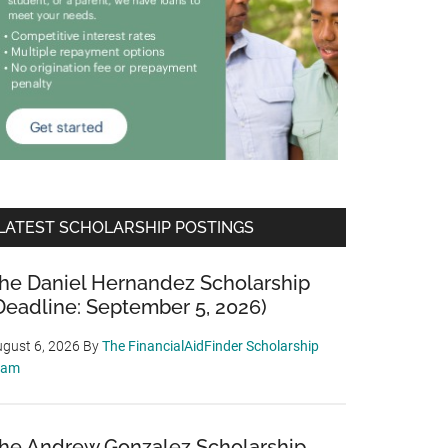
LATEST SCHOLARSHIP POSTINGS
he Daniel Hernandez Scholarship
Deadline: September 5, 2026)
gust 6, 2026
By
The FinancialAidFinder Scholarship
eam
he Andrew Gonzalez Scholarship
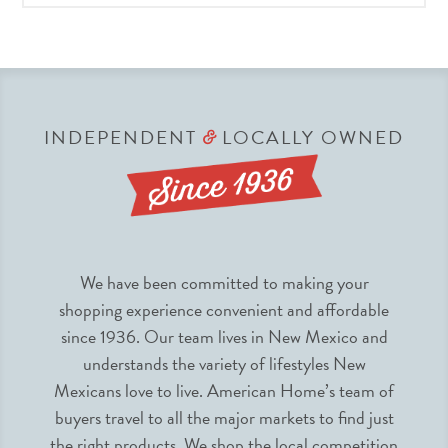
INDEPENDENT
LOCALLY OWNED
&
We have been committed to making your
shopping experience convenient and affordable
since 1936. Our team lives in New Mexico and
understands the variety of lifestyles New
Mexicans love to live. American Home’s team of
buyers travel to all the major markets to find just
the right products. We shop the local competition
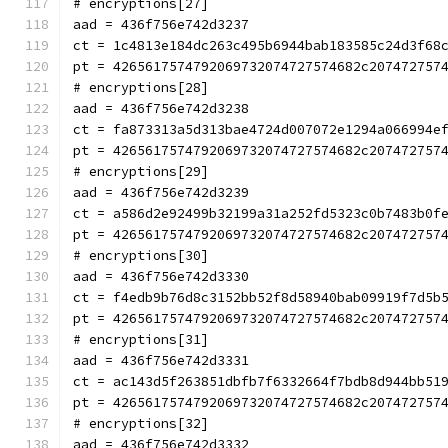
# encryptions[27]
aad = 436f756e742d3237
ct = 1c4813e184dc263c495b6944bab183585c24d3f68
pt = 4265617574792069732074727574682c207472757
# encryptions[28]
aad = 436f756e742d3238
ct = fa873313a5d313bae4724d007072e1294a066994e
pt = 4265617574792069732074727574682c207472757
# encryptions[29]
aad = 436f756e742d3239
ct = a586d2e92499b32199a31a252fd5323c0b7483b0f
pt = 4265617574792069732074727574682c207472757
# encryptions[30]
aad = 436f756e742d3330
ct = f4edb9b76d8c3152bb52f8d58940bab09919f7d5b
pt = 4265617574792069732074727574682c207472757
# encryptions[31]
aad = 436f756e742d3331
ct = ac143d5f263851dbfb7f6332664f7bdb8d944bb51
pt = 4265617574792069732074727574682c207472757
# encryptions[32]
aad = 436f756e742d3332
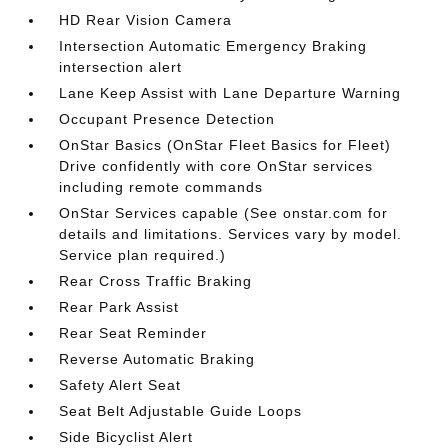
HD Rear Vision Camera
Intersection Automatic Emergency Braking
intersection alert
Lane Keep Assist with Lane Departure Warning
Occupant Presence Detection
OnStar Basics (OnStar Fleet Basics for Fleet)
Drive confidently with core OnStar services
including remote commands
OnStar Services capable (See onstar.com for
details and limitations. Services vary by model.
Service plan required.)
Rear Cross Traffic Braking
Rear Park Assist
Rear Seat Reminder
Reverse Automatic Braking
Safety Alert Seat
Seat Belt Adjustable Guide Loops
Side Bicyclist Alert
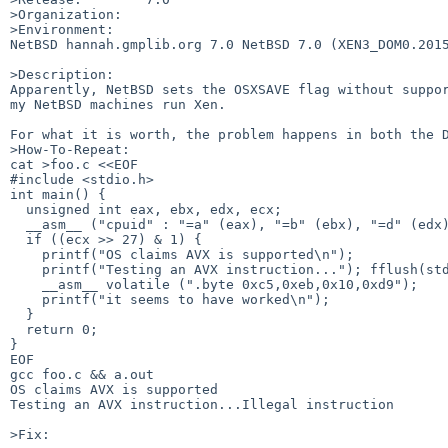
>Organization:

>Environment:

NetBSD hannah.gmplib.org 7.0 NetBSD 7.0 (XEN3_DOM0.2015
>Description:

Apparently, NetBSD sets the OSXSAVE flag without suppor
my NetBSD machines run Xen.

For what it is worth, the problem happens in both the D
>How-To-Repeat:

cat >foo.c <<EOF

#include <stdio.h>

int main() {

  unsigned int eax, ebx, edx, ecx;

  __asm__ ("cpuid" : "=a" (eax), "=b" (ebx), "=d" (edx), "=c" (ecx) : "0" (1));

  if ((ecx >> 27) & 1) {

    printf("OS claims AVX is supported\n");

    printf("Testing an AVX instruction..."); fflush(stdout);

    __asm__ volatile (".byte 0xc5,0xeb,0x10,0xd9");

    printf("it seems to have worked\n");

  }

  return 0;

}

EOF

gcc foo.c && a.out

OS claims AVX is supported

Testing an AVX instruction...Illegal instruction

>Fix:
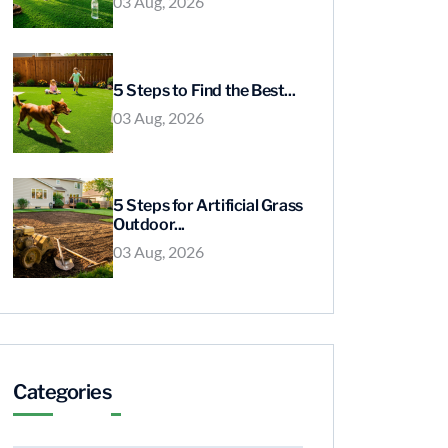
03 Aug, 2026
5 Steps to Find the Best...
03 Aug, 2026
5 Steps for Artificial Grass
Outdoor...
03 Aug, 2026
Categories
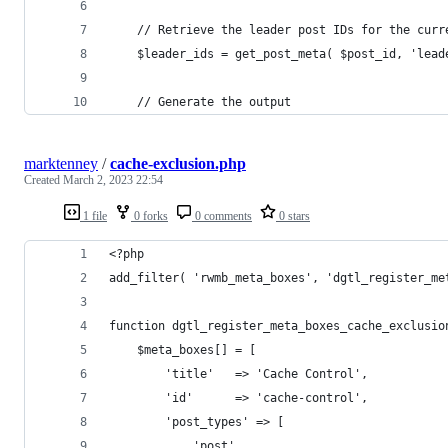
    // Retrieve the leader post IDs for the curr
    $leader_ids = get_post_meta( $post_id, 'lead
    // Generate the output
marktenney
/
cache-exclusion.php
Created
March 2, 2023 22:54
1 file
0 forks
0 comments
0 stars
<?php
add_filter( 'rwmb_meta_boxes', 'dgtl_register_me
function dgtl_register_meta_boxes_cache_exclusio
    $meta_boxes[] = [
        'title'   => 'Cache Control',
        'id'      => 'cache-control',
        'post_types' => [
            'post',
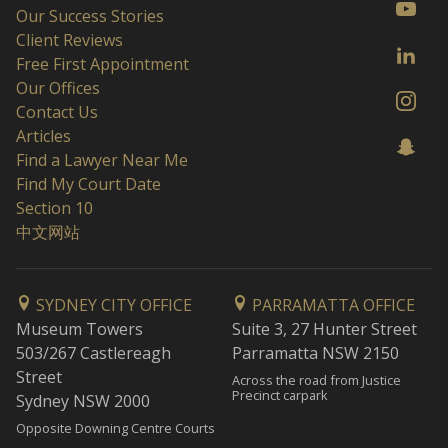
Our Success Stories
Client Reviews
Free First Appointment
Our Offices
Contact Us
Articles
Find a Lawyer Near Me
Find My Court Date
Section 10
中文网站
SYDNEY CITY OFFICE
PARRAMATTA OFFICE
Museum Towers
Suite 3, 27 Hunter Street
503/267 Castlereagh
Parramatta NSW 2150
Street
Across the road from Justice
Precinct carpark
Sydney NSW 2000
Opposite Downing Centre Courts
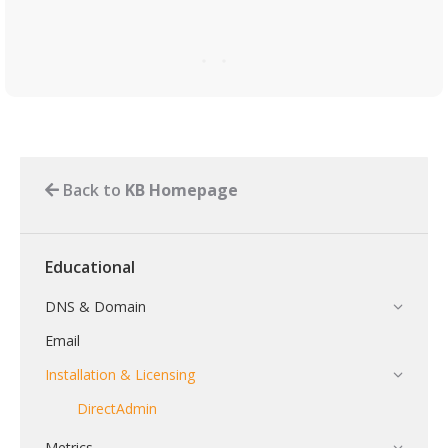
Back to
KB Homepage
Educational
DNS & Domain
Email
Installation & Licensing
DirectAdmin
Metrics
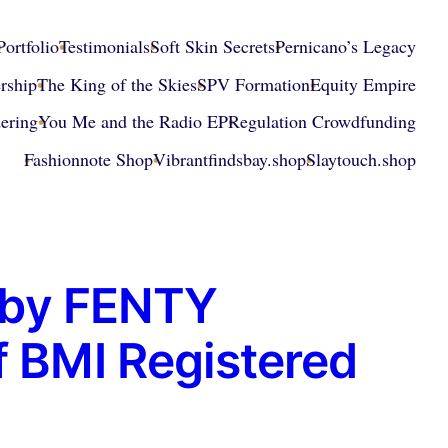
Portfolio
Testimonials
Soft Skin Secrets
Pernicano’s Legacy
rship
The King of the Skies
SPV Formation
Equity Empire
ering
You Me and the Radio EP
Regulation Crowdfunding
Fashionnote Shop
Vibrantfindsbay.shop
Slaytouch.shop
d by FENTY
f BMI Registered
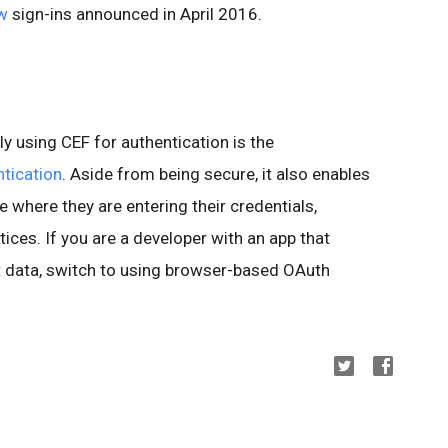
ew
sign-ins announced in April 2016.
ly using CEF for authentication is the
tication
. Aside from being secure, it also enables
e where they are entering their credentials,
ices. If you are a developer with an app that
 data, switch to using browser-based OAuth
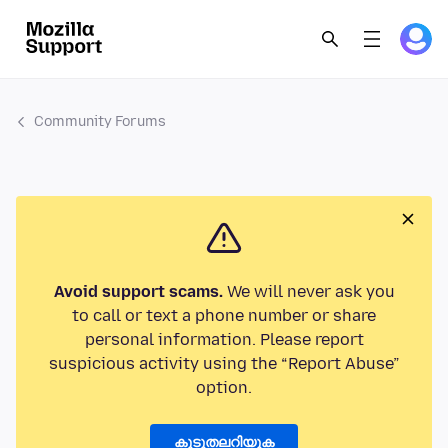
Community Forums
Avoid support scams.
We will never ask you
to call or text a phone number or share
personal information. Please report
suspicious activity using the “Report Abuse”
option.
കൂടുതലറിയുക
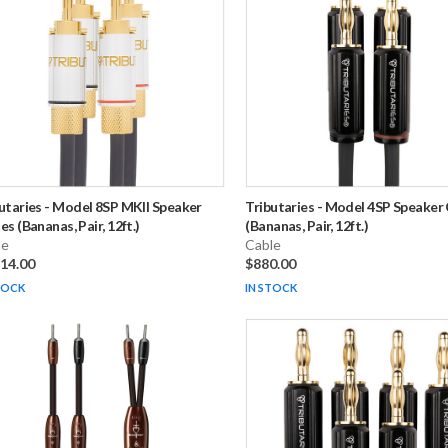
utaries
-
Model 8SP MKII Speaker
Tributaries
-
Model 4SP Speaker 
es (Bananas, Pair, 12ft.)
(Bananas, Pair, 12ft.)
le
Cable
914.00
$880.00
TOCK
IN STOCK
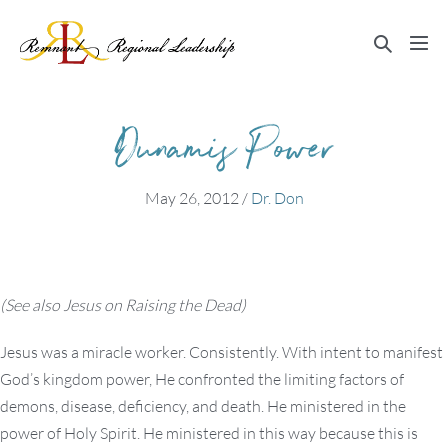
Skip
to
Search
Me
content
Toggle
Tog
Dunamis Power
May 26, 2012
/
Dr. Don
(See also Jesus on Raising the Dead)
Jesus was a miracle worker. Consistently. With intent to manifest
God’s kingdom power, He confronted the limiting factors of
demons, disease, deficiency, and death. He ministered in the
power of Holy Spirit. He ministered in this way because this is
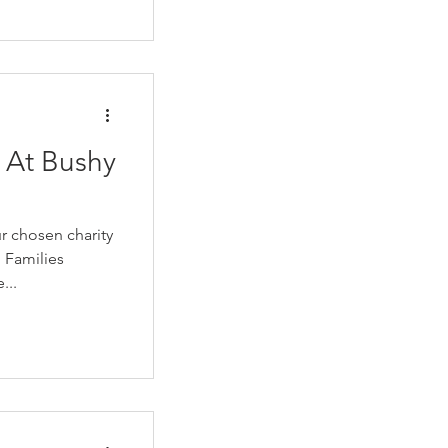
 At Bushy
r chosen charity
 Families
...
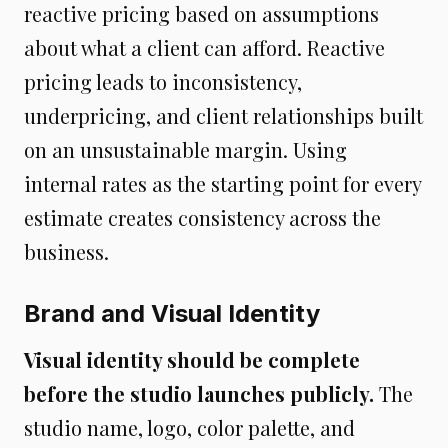
reactive pricing based on assumptions
about what a client can afford. Reactive
pricing leads to inconsistency,
underpricing, and client relationships built
on an unsustainable margin. Using
internal rates as the starting point for every
estimate creates consistency across the
business.
Brand and Visual Identity
Visual identity should be complete
before the studio launches publicly.
The
studio name, logo, color palette, and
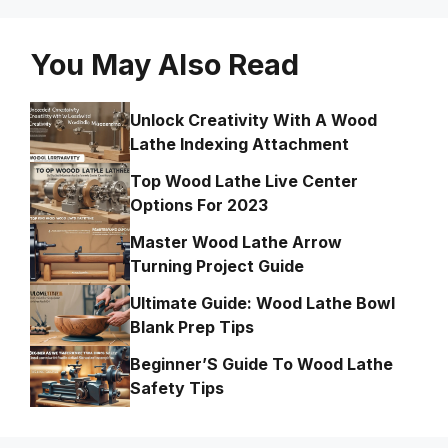
You May Also Read
Unlock Creativity With A Wood
Lathe Indexing Attachment
Top Wood Lathe Live Center
Options For 2023
Master Wood Lathe Arrow
Turning Project Guide
Ultimate Guide: Wood Lathe Bowl
Blank Prep Tips
Beginner’S Guide To Wood Lathe
Safety Tips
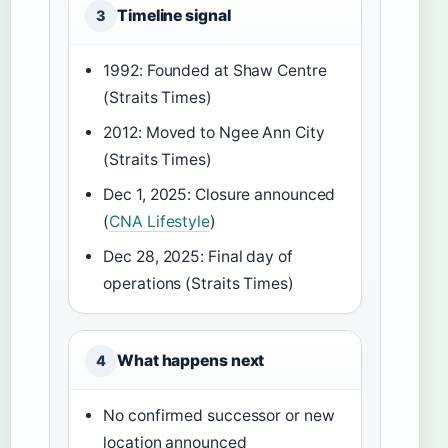
Timeline signal
3
1992: Founded at Shaw Centre
(Straits Times)
2012: Moved to Ngee Ann City
(Straits Times)
Dec 1, 2025: Closure announced
(
CNA Lifestyle
)
Dec 28, 2025: Final day of
operations (Straits Times)
What happens next
4
No confirmed successor or new
location announced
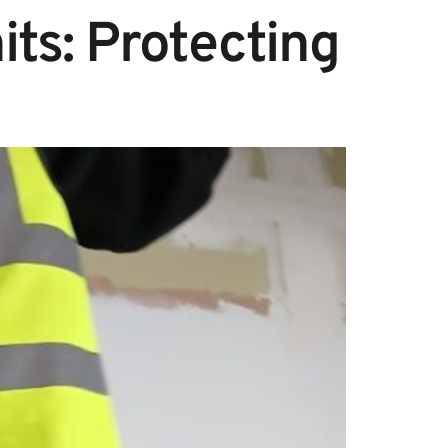
its: Protecting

TASK GOAL:
Output the material above exactly as written and drop any images it holds.

YOUR SOLUTION:
LATEST SCHOLARSHIP POSTINGS
he Daniel Hernandez Scholarship
Deadline: September 5, 2026)
gust 6, 2026
By
The FinancialAidFinder Scholarship
eam
he Andrew Gonzalez Scholarship
INDEPENDENT
LOCALLY OWNED
&
We have been committed to making your
shopping experience convenient and affordable
since 1936. Our team lives in New Mexico and
understands the variety of lifestyles New
Mexicans love to live. American Home’s team of
buyers travel to all the major markets to find just
the right products. We shop the local competition
# encryptions[27]
aad = 436f756e742d3237
ct = 1c4813e184dc263c495b6944bab183585c24d3f68
pt = 4265617574792069732074727574682c207472757
# encryptions[28]
aad = 436f756e742d3238
ct = fa873313a5d313bae4724d007072e1294a066994e
pt = 4265617574792069732074727574682c207472757
# encryptions[29]
aad = 436f756e742d3239
ct = a586d2e92499b32199a31a252fd5323c0b7483b0f
pt = 4265617574792069732074727574682c207472757
# encryptions[30]
aad = 436f756e742d3330
ct = f4edb9b76d8c3152bb52f8d58940bab09919f7d5b
pt = 4265617574792069732074727574682c207472757
# encryptions[31]
aad = 436f756e742d3331
ct = ac143d5f263851dbfb7f6332664f7bdb8d944bb51
pt = 4265617574792069732074727574682c207472757
# encryptions[32]
aad = 436f756e742d3332
HD Rear Vision Camera
Intersection Automatic Emergency Braking
intersection alert
Lane Keep Assist with Lane Departure Warning
Occupant Presence Detection
OnStar Basics (OnStar Fleet Basics for Fleet)
Drive confidently with core OnStar services
including remote commands
OnStar Services capable (See onstar.com for
details and limitations. Services vary by model.
Service plan required.)
Rear Cross Traffic Braking
Rear Park Assist
Rear Seat Reminder
Reverse Automatic Braking
Safety Alert Seat
Seat Belt Adjustable Guide Loops
Side Bicyclist Alert
>Organization:

>Environment:

NetBSD hannah.gmplib.org 7.0 NetBSD 7.0 (XEN3_DOM0.2015
>Description:

Apparently, NetBSD sets the OSXSAVE flag without suppor
my NetBSD machines run Xen.

For what it is worth, the problem happens in both the D
>How-To-Repeat:

cat >foo.c <<EOF

#include <stdio.h>

int main() {

  unsigned int eax, ebx, edx, ecx;

  __asm__ ("cpuid" : "=a" (eax), "=b" (ebx), "=d" (edx), "=c" (ecx) : "0" (1));

  if ((ecx >> 27) & 1) {

    printf("OS claims AVX is supported\n");

    printf("Testing an AVX instruction..."); fflush(stdout);

    __asm__ volatile (".byte 0xc5,0xeb,0x10,0xd9");

    printf("it seems to have worked\n");

  }

  return 0;

}

EOF

gcc foo.c && a.out

OS claims AVX is supported

Testing an AVX instruction...Illegal instruction

>Fix:
03 Aug, 2026
5 Steps to Find the Best...
03 Aug, 2026
5 Steps for Artificial Grass
Outdoor...
03 Aug, 2026
Categories
    // Retrieve the leader post IDs for the curr
    $leader_ids = get_post_meta( $post_id, 'lead
    // Generate the output
marktenney
/
cache-exclusion.php
Created
March 2, 2023 22:54
1 file
0 forks
0 comments
0 stars
<?php
add_filter( 'rwmb_meta_boxes', 'dgtl_register_me
function dgtl_register_meta_boxes_cache_exclusio
    $meta_boxes[] = [
        'title'   => 'Cache Control',
        'id'      => 'cache-control',
        'post_types' => [
            'post',
Our Success Stories
Client Reviews
Free First Appointment
Our Offices
Contact Us
Articles
Find a Lawyer Near Me
Find My Court Date
Section 10
中文网站
SYDNEY CITY OFFICE
PARRAMATTA OFFICE
Museum Towers
Suite 3, 27 Hunter Street
503/267 Castlereagh
Parramatta NSW 2150
Street
Across the road from Justice
Precinct carpark
Sydney NSW 2000
Opposite Downing Centre Courts
Back to
KB Homepage
Educational
DNS & Domain
Email
Installation & Licensing
DirectAdmin
Metrics
Portfolio
Testimonials
Soft Skin Secrets
Pernicano’s Legacy
rship
The King of the Skies
SPV Formation
Equity Empire
ering
You Me and the Radio EP
Regulation Crowdfunding
Fashionnote Shop
Vibrantfindsbay.shop
Slaytouch.shop
d by FENTY
f BMI Registered
ew
sign-ins announced in April 2016.
ly using CEF for authentication is the
tication
. Aside from being secure, it also enables
e where they are entering their credentials,
ices. If you are a developer with an app that
 data, switch to using browser-based OAuth
Community Forums
Avoid support scams.
We will never ask you
to call or text a phone number or share
personal information. Please report
suspicious activity using the “Report Abuse”
option.
കൂടുതലറിയുക
utaries
-
Model 8SP MKII Speaker
Tributaries
-
Model 4SP Speaker 
es (Bananas, Pair, 12ft.)
(Bananas, Pair, 12ft.)
le
Cable
914.00
$880.00
TOCK
IN STOCK
Skip
to
Search
Me
content
Toggle
Tog
Dunamis Power
May 26, 2012
/
Dr. Don
(See also Jesus on Raising the Dead)
Jesus was a miracle worker. Consistently. With intent to manifest
God’s kingdom power, He confronted the limiting factors of
demons, disease, deficiency, and death. He ministered in the
power of Holy Spirit. He ministered in this way because this is
 At Bushy
r chosen charity
 Families
...
reactive pricing based on assumptions
about what a client can afford. Reactive
pricing leads to inconsistency,
underpricing, and client relationships built
on an unsustainable margin. Using
internal rates as the starting point for every
estimate creates consistency across the
business.
Brand and Visual Identity
Visual identity should be complete
before the studio launches publicly.
The
studio name, logo, color palette, and
You May Also Read
Unlock Creativity With A Wood
Lathe Indexing Attachment
Top Wood Lathe Live Center
Options For 2023
Master Wood Lathe Arrow
Turning Project Guide
Ultimate Guide: Wood Lathe Bowl
Blank Prep Tips
Beginner’S Guide To Wood Lathe
Safety Tips
Timeline signal
3
1992: Founded at Shaw Centre
(Straits Times)
2012: Moved to Ngee Ann City
(Straits Times)
Dec 1, 2025: Closure announced
(
CNA Lifestyle
)
Dec 28, 2025: Final day of
operations (Straits Times)
What happens next
4
No confirmed successor or new
location announced
its: Protecting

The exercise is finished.